Brexit : discours du trône, Boris joue sa reine

C’est une cérémonie traditionnelle haute en couleur et multiséculaire que vient de vivre Londres, et pourtant elle fait l’actualité. Transportée en grande pompe en carrosse depuis Buckingham Palace, escortée par les Horse Guards jusqu’au palais de Westminster, la reine Élisabeth II s’apprête à prononcer le discours du trône (Queen’s Speech).

La reine pénètre dans le Parlement accompagné du lord-grand-chambellan et du gentilhomme huissier de la verge noire (Black Rod), précédé du sergent d’arme clamant : « Chapeau bas, étrangers ! » (Hats off, Strangers!).

Maintenant, nous sommes dans la rouge Chambre des lords (House of Lords). La reine s’assied sur le trône qui lui a été préparé, scrute l’assistance – semblant les passer en revue – et l’invite par la formule « Mes seigneurs, je vous prie de vous asseoir » (My Lords, pray be seated ). Les membres de la chambre haute sont revêtus de leur costume d’apparat, fait notamment d’une robe rouge, et coiffés d’une perruque.

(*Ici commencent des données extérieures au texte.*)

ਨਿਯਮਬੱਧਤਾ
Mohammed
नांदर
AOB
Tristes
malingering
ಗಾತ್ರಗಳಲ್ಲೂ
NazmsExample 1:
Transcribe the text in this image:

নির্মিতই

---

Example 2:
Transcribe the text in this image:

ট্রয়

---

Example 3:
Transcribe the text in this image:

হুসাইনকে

De son côté, après que la chambre basse (Commons) lui ait claqué la porte au nez pour lui signifier sa supériorité, le gentilhomme huissier, tout de noir vêtu (Black Rod), frappe de sa canne trois fois la porte. En entrant, il déclare : « Monsieur le Président, la reine commande à cette honorable Chambre de suivre Sa Majesté immédiatement à la Chambre des Pairs. »

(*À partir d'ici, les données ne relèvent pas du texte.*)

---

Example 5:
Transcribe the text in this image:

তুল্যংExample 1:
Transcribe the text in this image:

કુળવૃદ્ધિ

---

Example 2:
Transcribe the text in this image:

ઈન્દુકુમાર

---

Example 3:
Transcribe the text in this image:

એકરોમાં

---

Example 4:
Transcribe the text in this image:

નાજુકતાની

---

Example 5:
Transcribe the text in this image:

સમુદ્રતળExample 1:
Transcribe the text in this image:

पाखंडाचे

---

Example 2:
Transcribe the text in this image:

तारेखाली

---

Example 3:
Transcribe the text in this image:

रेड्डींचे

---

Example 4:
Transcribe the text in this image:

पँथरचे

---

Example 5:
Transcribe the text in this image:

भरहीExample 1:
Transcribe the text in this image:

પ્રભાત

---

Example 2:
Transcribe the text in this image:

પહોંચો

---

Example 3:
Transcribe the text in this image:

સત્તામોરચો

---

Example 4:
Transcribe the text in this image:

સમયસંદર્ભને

Tandis que la reine lit, selon la tradition, le programme gouvernemental que lui a proposé le Premier ministre Boris Johnson avant la prorogation, les députés restent debout, leurs vêtements civils tranchant avec les tenues d’apparat du reste de l’assemblée. Parmi l’assistance, Boris, attentif, savoure, sourit, boit du petit lait. Son texte est en train d’être lu publiquement par la plus prestigieuse des lectrices, la reine d’Angleterre.

« La priorité de mon gouvernement a toujours été d’assurer une sortie du Royaume-Uni de l’Union européenne le 31 octobre. Mon gouvernement prévoit de travailler à la mise en place d’un nouveau partenariat avec l’Union européenne sur la base du libre-échange et d’une coopération amicale », déclare la reine.

Le Premier ministre se repaît de son programme riche de réformes, fort de vingt-six projets de loi (bills) qui séduiront les Britanniques. Notamment un plan d’urgence contre le crime, pour la santé (la NHS), l’éducation, les infrastructures, la réduction du coût de la vie, l’amélioration des salaires et de la productivité à travers tout le pays.

Fort intelligemment, Boris Johnson ne prévoit pas de taxer les produits en provenance d’Europe une fois le Brexit fait, ce qui rassure le consommateur britannique.

L’Angleterre va manquer aux Européens, et particulièrement aux Français, qui luttent contre la tendance fédéraliste allemande depuis le traité de Maastricht – un impôt européen nous pend au nez. En même temps, l’Union européenne perd l’une des plus belles plumes de son chapeau (sa 2e économie), ce qui pourrait provoquer son effondrement et ouvrir, enfin, la voie au retour de l’Europe des nations.

Exceptionnellement, le Parlement se réunira samedi, après le Conseil de l’Union européenne des 17 et 18 octobre. Faute d’accord d’ici là, une loi adoptée en septembre impose à Boris Johnson de demander un report du Brexit de trois mois. Le Premier ministre exclut catégoriquement de repousser cette date, déjà reportée deux fois, sans dire comment il fera. Cette demande de report devra être approuvée à l’unanimité des autres États membres, une requête qu’il serait judicieux d’accepter si elle était soumise, estime le président de la Commission européenne Jean-Claude Juncker, inquiet d’une éventuelle défection de la Hongrie, voire du Président Macron faisant, avec Dominique Strauss-Kahn, le choix de la fuite en avant vers l’empire fédéraliste.

Confiant, le ministre des Finances britannique Sajid Javid a annoncé, lundi, qu’il présenterait, le 6 novembre, son « premier budget après la sortie de l’Union européenne ».